# [Task to carry out]
Return the following data exactly, with all pictures left out.

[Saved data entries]

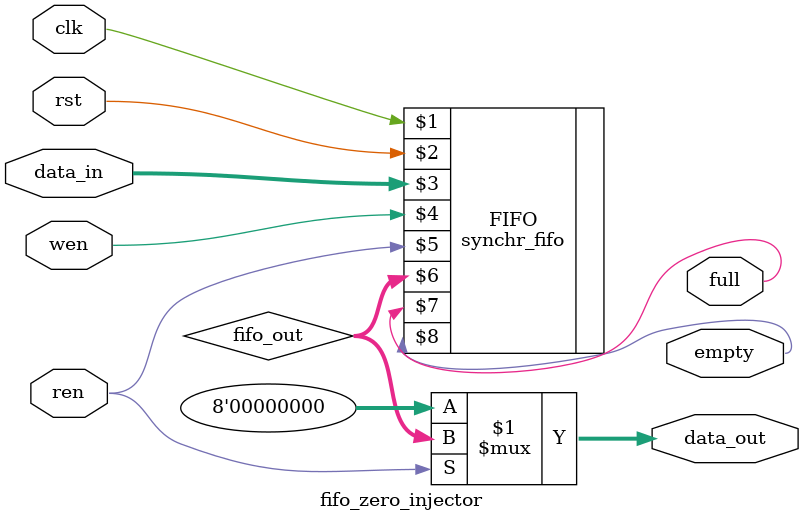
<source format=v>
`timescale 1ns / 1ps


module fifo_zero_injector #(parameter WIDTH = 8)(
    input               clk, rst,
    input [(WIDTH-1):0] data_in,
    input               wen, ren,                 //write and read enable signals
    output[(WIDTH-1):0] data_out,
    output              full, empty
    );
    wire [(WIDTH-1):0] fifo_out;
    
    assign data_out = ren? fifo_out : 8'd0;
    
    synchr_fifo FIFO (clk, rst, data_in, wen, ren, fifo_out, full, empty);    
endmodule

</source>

# [Solved problem]
<source format=v>
`timescale 1ns / 1ps


module fifo_zero_injector #(parameter WIDTH = 8)(
    input               clk, rst,
    input [(WIDTH-1):0] data_in,
    input               wen, ren,                 //write and read enable signals
    output[(WIDTH-1):0] data_out,
    output              full, empty
    );
    wire [(WIDTH-1):0] fifo_out;
    
    assign data_out = ren? fifo_out : 8'd0;
    
    synchr_fifo FIFO (clk, rst, data_in, wen, ren, fifo_out, full, empty);    
endmodule

</source>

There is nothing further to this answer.